== Dataset entries

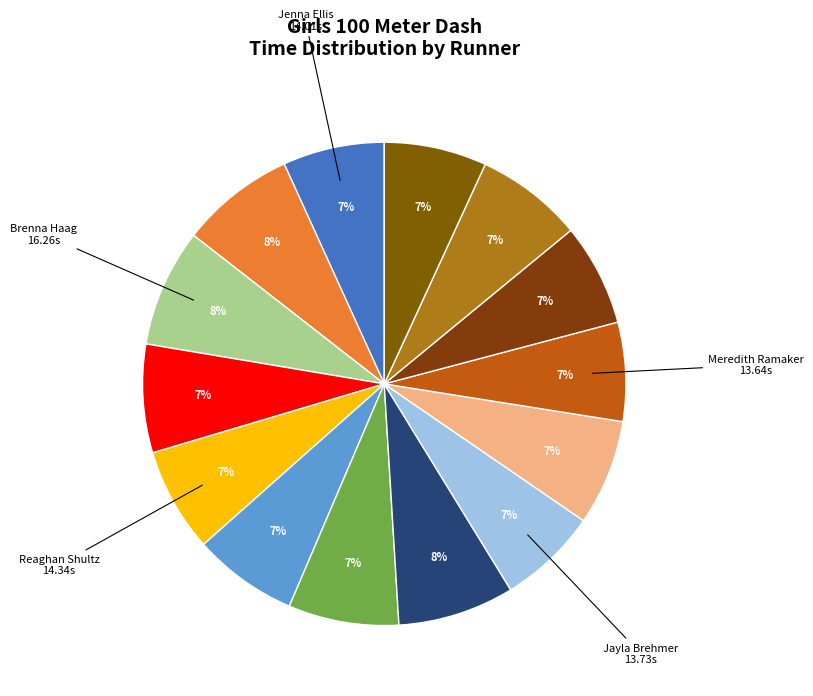

How many segments does this pie chart have?

14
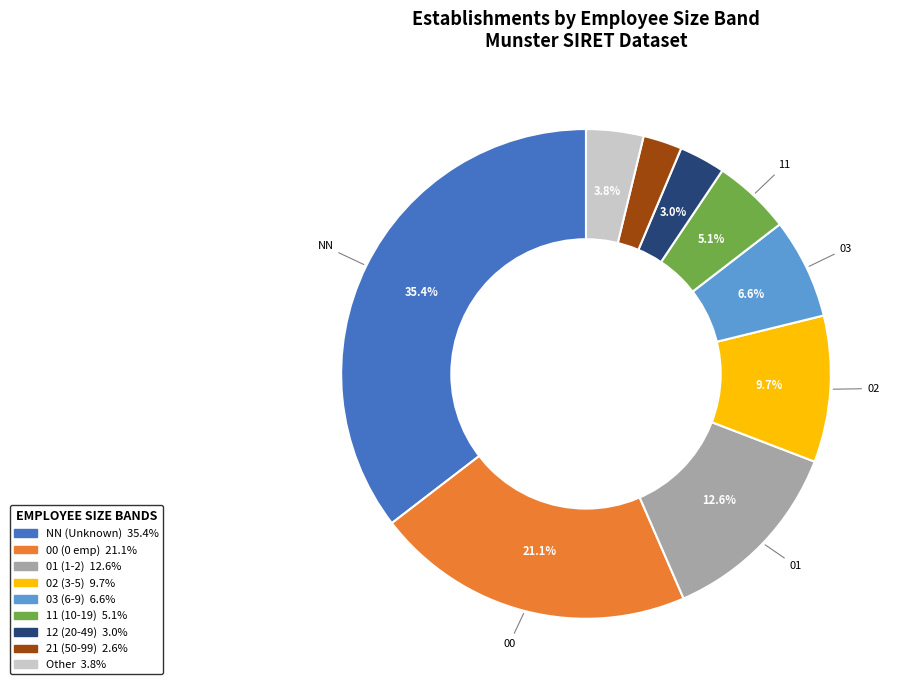

Count the number of slices in the pie.

9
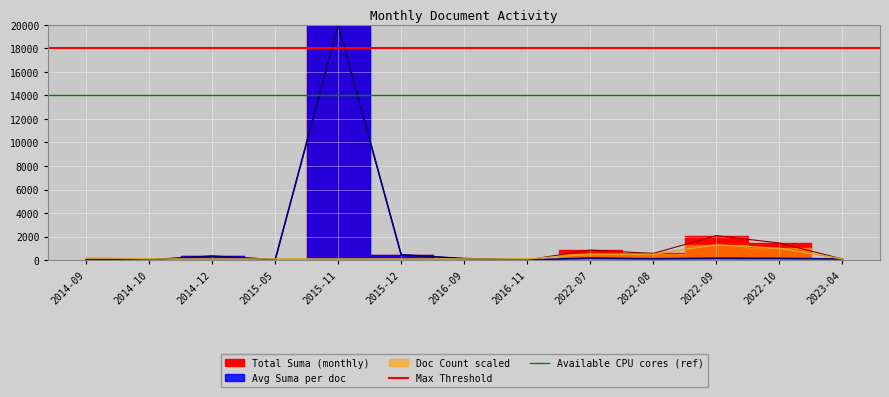

What is the spread (max minus min) of values at 2014-10?

4000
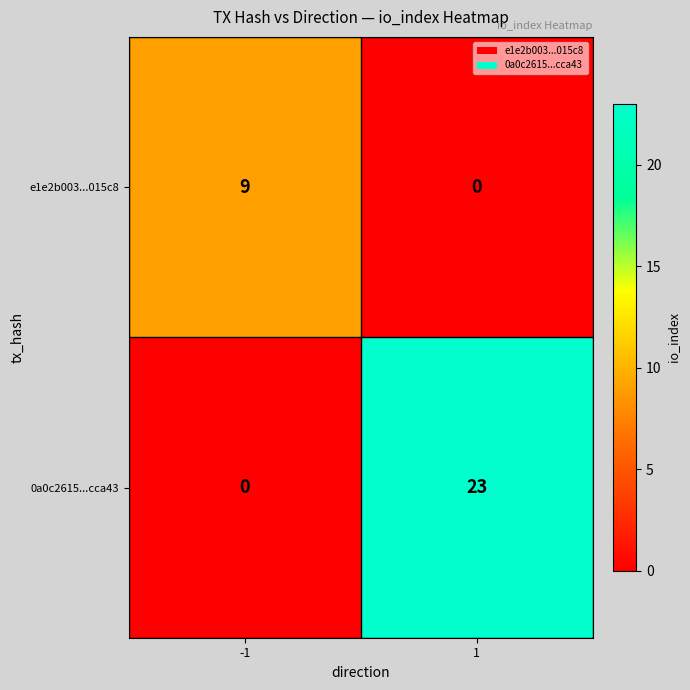

How many distinct data groups are displayed?

2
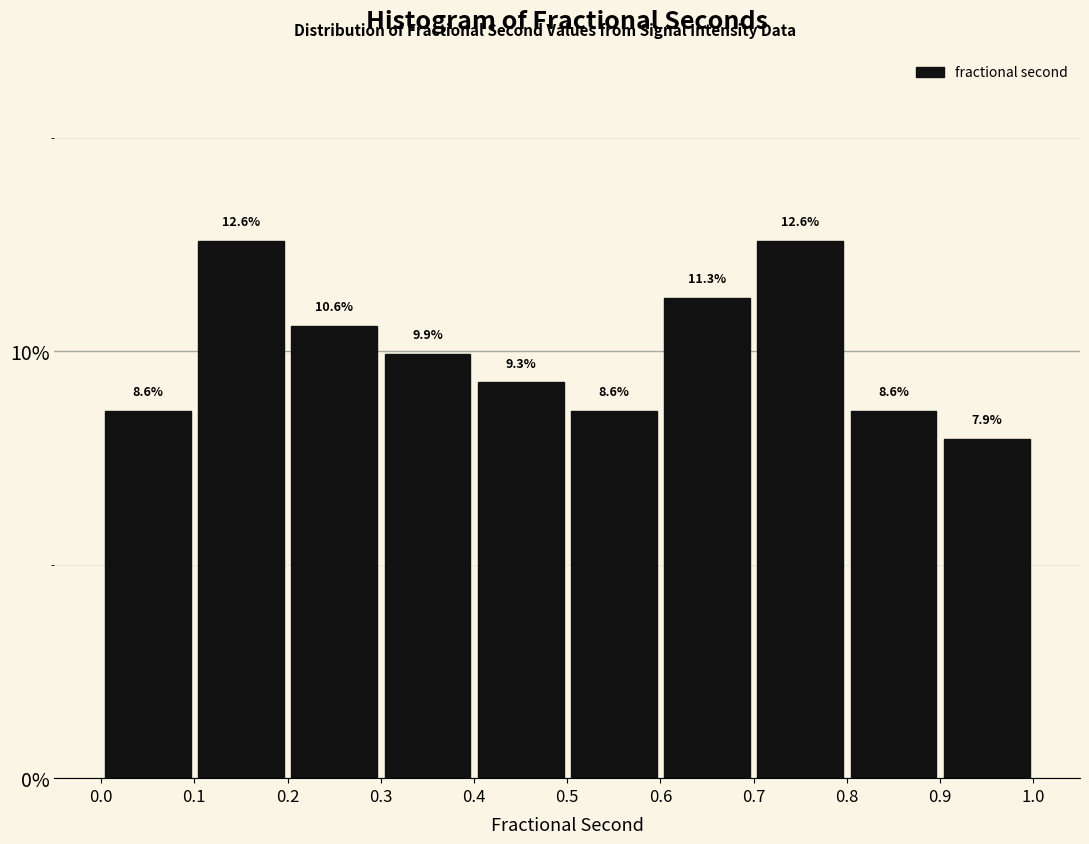

Reading left to right, transcribe this chart: for each bar, give the range it covers on the x-axis and its height.

0.0 to 0.1: 8.6
0.1 to 0.2: 12.6
0.2 to 0.3: 10.6
0.3 to 0.4: 9.9
0.4 to 0.5: 9.3
0.5 to 0.6: 8.6
0.6 to 0.7: 11.3
0.7 to 0.8: 12.6
0.8 to 0.9: 8.6
0.9 to 1.0: 7.9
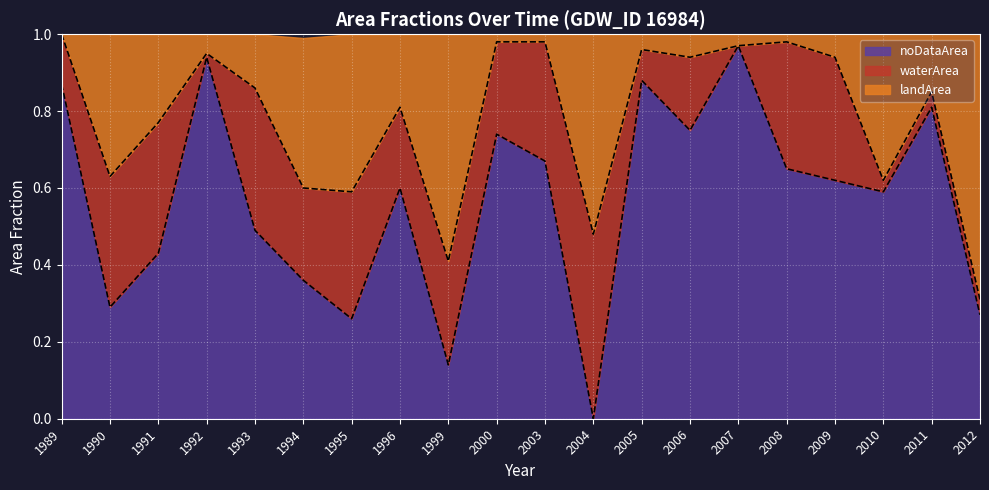

The value of noDataArea at 1994 is 0.4. True or false?

True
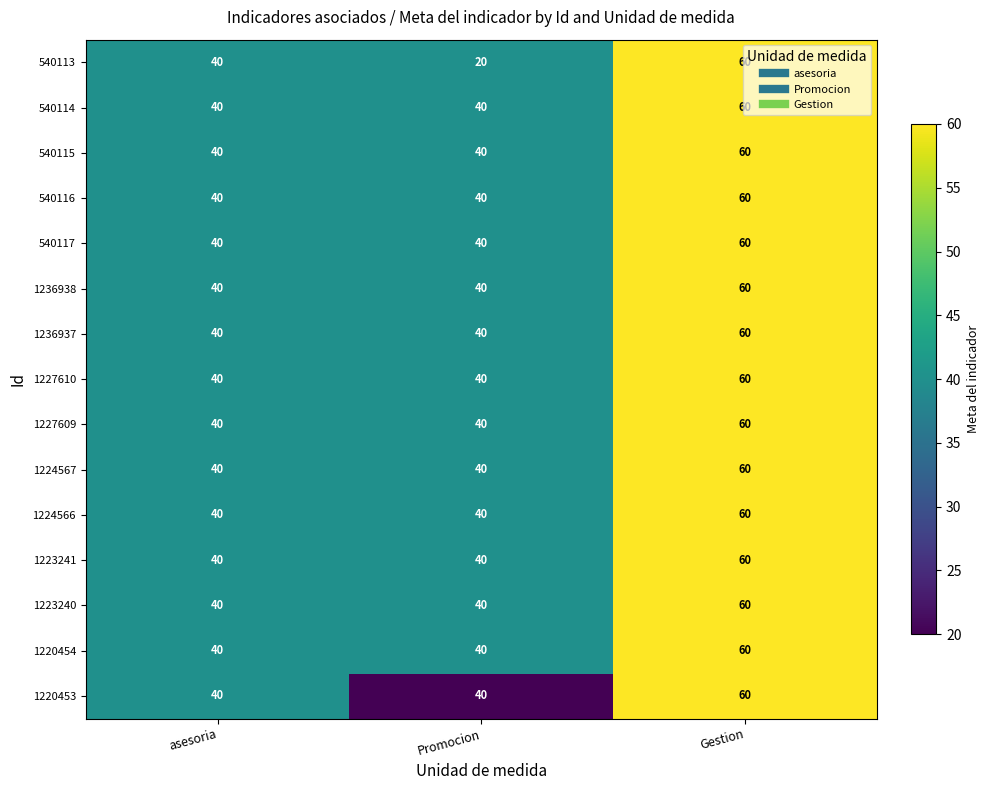

What value does the 1227609 series have at Gestion, to the nearest 5?

60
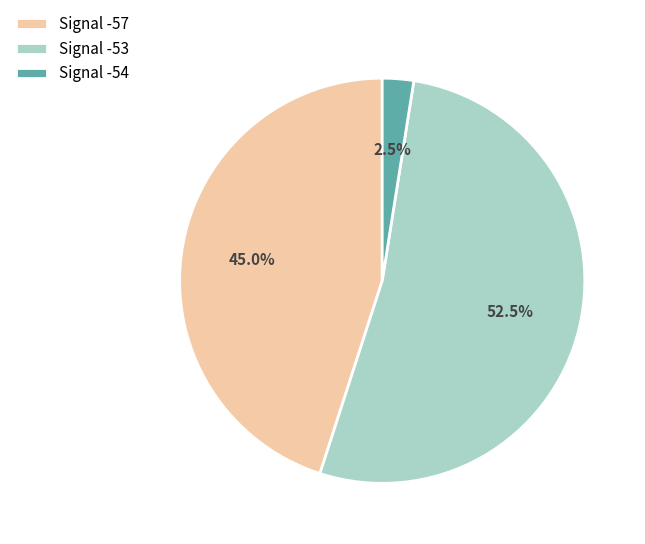

Which has a higher value, Signal -57 or Signal -54?

Signal -57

====

:: What this task involves ::
Repeat every record above word for word, leaving out the pictures.

:: Exercise result ::
How many segments does this pie chart have?

14

Count the number of slices in the pie.

9

What is the spread (max minus min) of values at 2014-10?

4000

How many distinct data groups are displayed?

2

Reading left to right, transcribe this chart: for each bar, give the range it covers on the x-axis and its height.

0.0 to 0.1: 8.6
0.1 to 0.2: 12.6
0.2 to 0.3: 10.6
0.3 to 0.4: 9.9
0.4 to 0.5: 9.3
0.5 to 0.6: 8.6
0.6 to 0.7: 11.3
0.7 to 0.8: 12.6
0.8 to 0.9: 8.6
0.9 to 1.0: 7.9

The value of noDataArea at 1994 is 0.4. True or false?

True

What value does the 1227609 series have at Gestion, to the nearest 5?

60

Which has a higher value, Signal -57 or Signal -54?

Signal -57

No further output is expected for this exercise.